» **Extracted information**
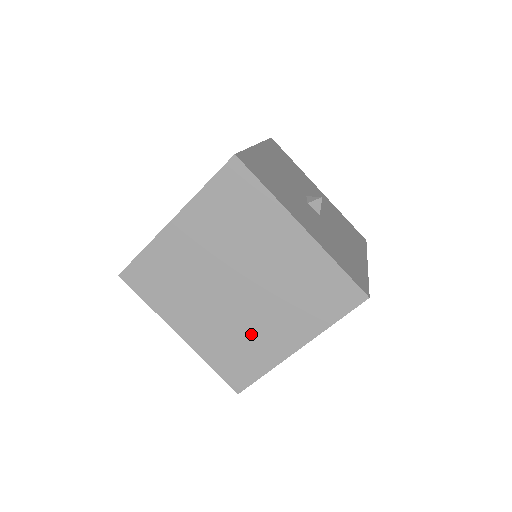
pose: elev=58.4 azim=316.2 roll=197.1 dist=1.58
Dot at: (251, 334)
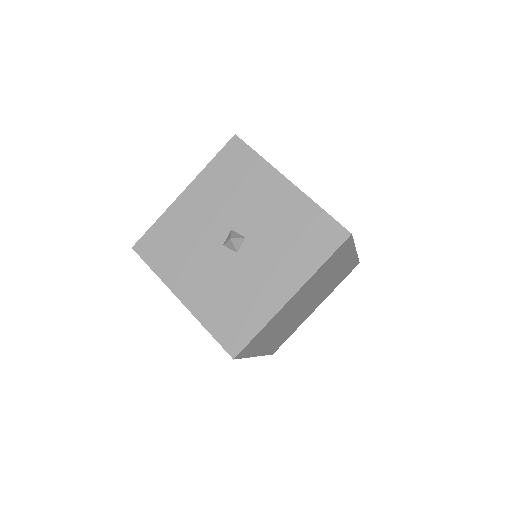
Dot at: occluded
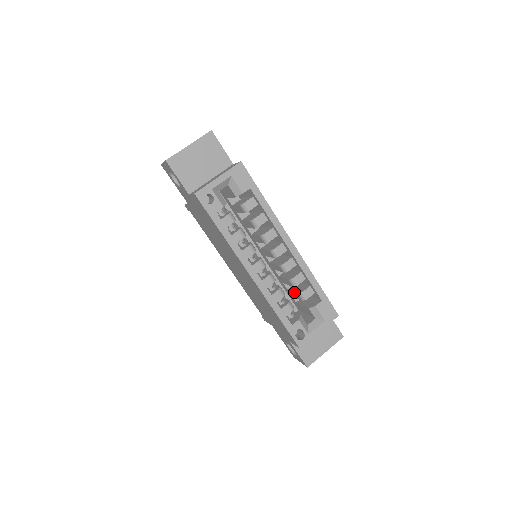
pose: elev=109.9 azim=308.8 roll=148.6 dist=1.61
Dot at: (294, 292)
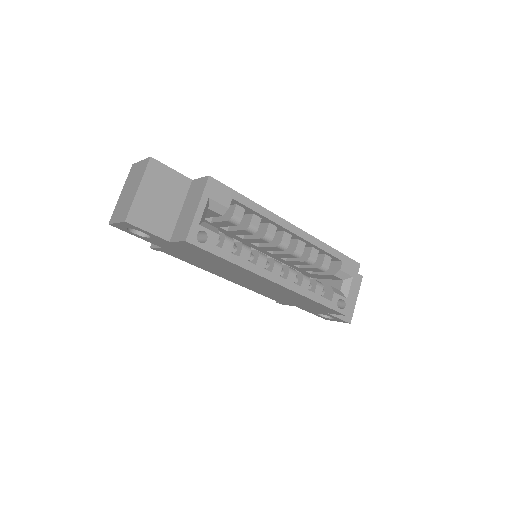
Dot at: (311, 268)
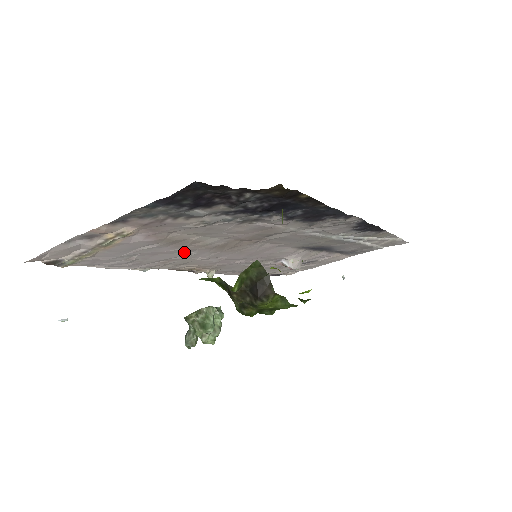
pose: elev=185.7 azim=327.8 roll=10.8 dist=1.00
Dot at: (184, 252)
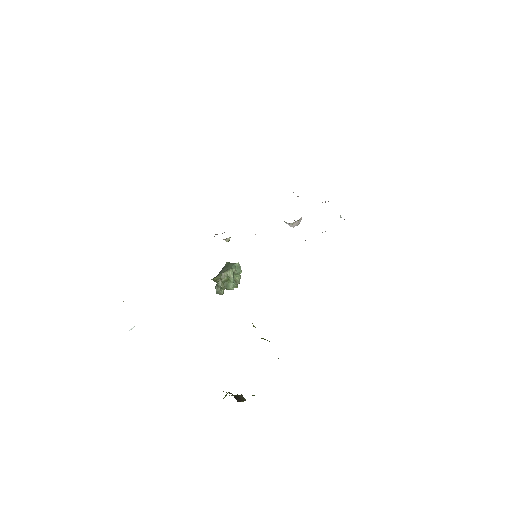
Dot at: occluded
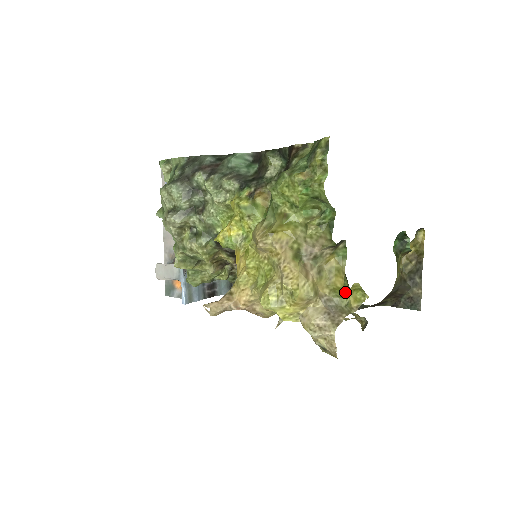
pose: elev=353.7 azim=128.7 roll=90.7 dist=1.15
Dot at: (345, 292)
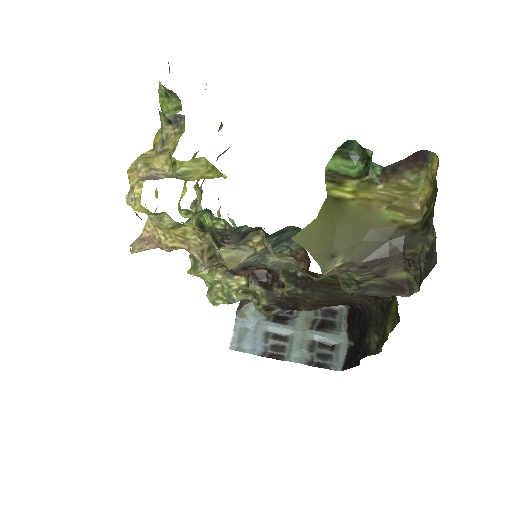
Dot at: (171, 156)
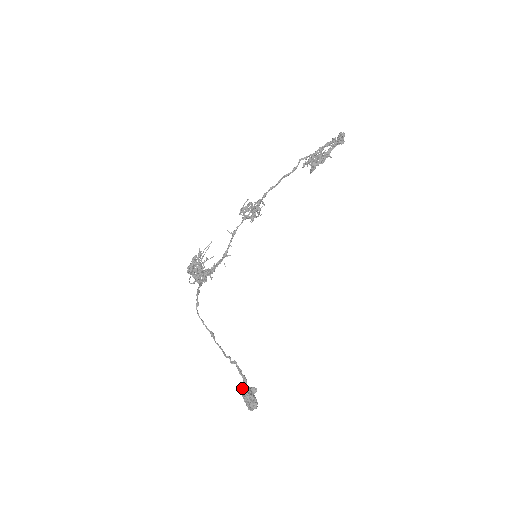
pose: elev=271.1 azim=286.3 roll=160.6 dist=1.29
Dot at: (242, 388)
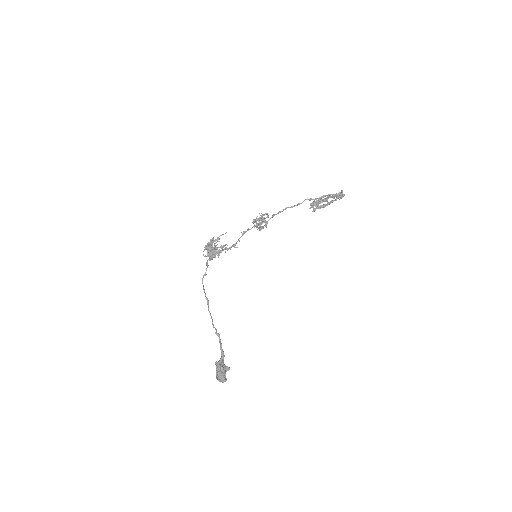
Dot at: (219, 361)
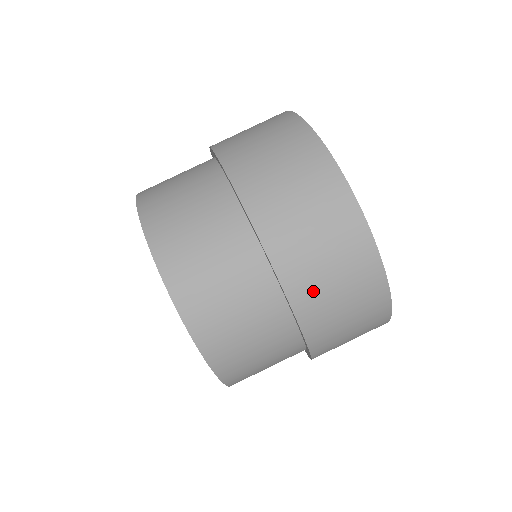
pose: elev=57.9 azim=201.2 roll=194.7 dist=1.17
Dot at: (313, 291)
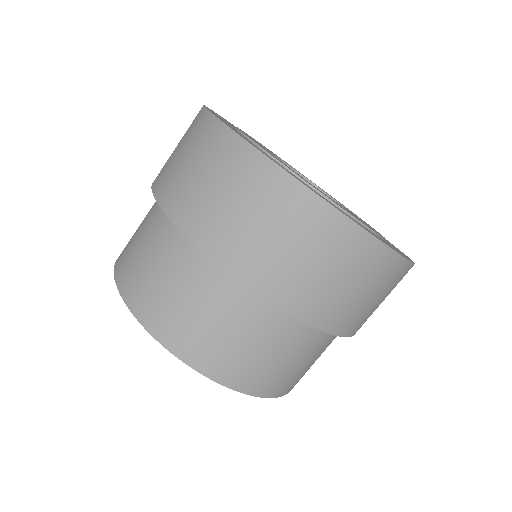
Dot at: (365, 318)
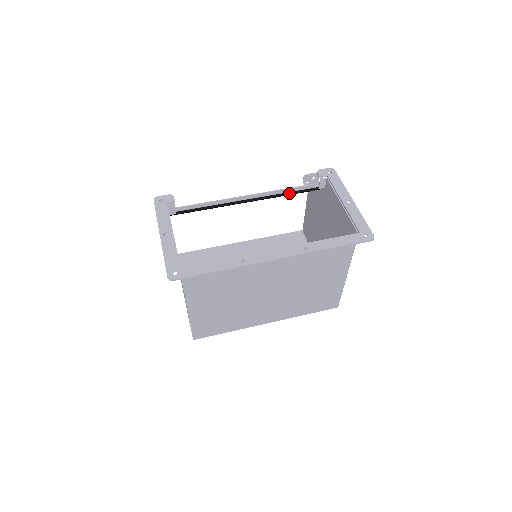
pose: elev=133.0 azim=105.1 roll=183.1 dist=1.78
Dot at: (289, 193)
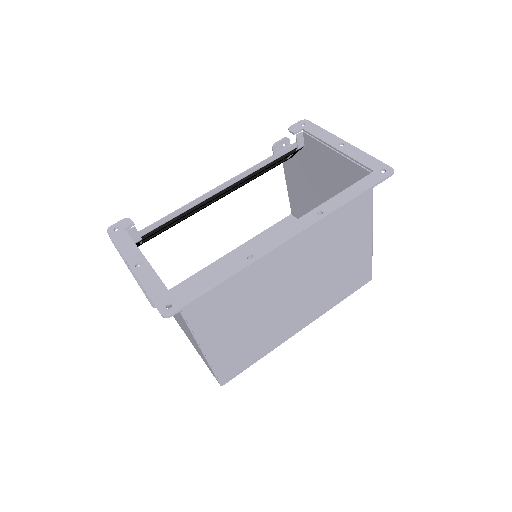
Dot at: (266, 166)
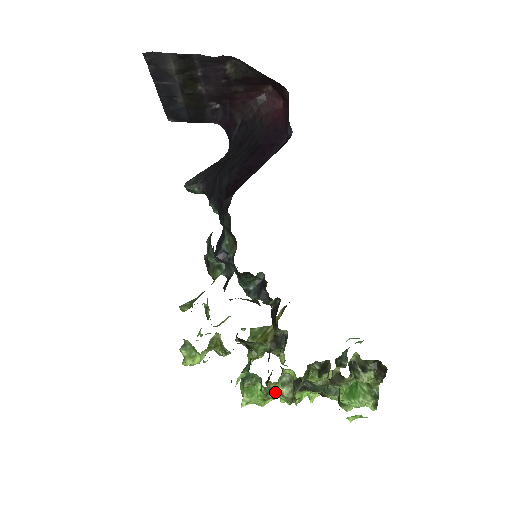
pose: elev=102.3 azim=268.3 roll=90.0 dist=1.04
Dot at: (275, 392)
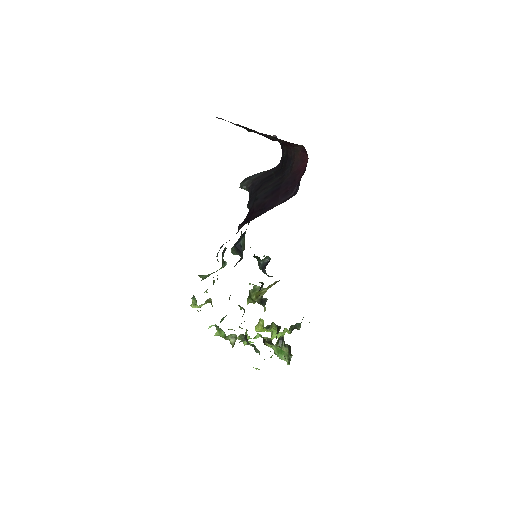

» **Direction**
Pick out each line of the items above that contains the string "azim", matching case exactly.

» **Response to this exercise**
pose: elev=58.4 azim=316.2 roll=197.1 dist=1.58
pose: elev=109.9 azim=308.8 roll=148.6 dist=1.61
pose: elev=185.7 azim=327.8 roll=10.8 dist=1.00
pose: elev=353.7 azim=128.7 roll=90.7 dist=1.15
pose: elev=271.1 azim=286.3 roll=160.6 dist=1.29
pose: elev=57.9 azim=201.2 roll=194.7 dist=1.17
pose: elev=133.0 azim=105.1 roll=183.1 dist=1.78
pose: elev=102.3 azim=268.3 roll=90.0 dist=1.04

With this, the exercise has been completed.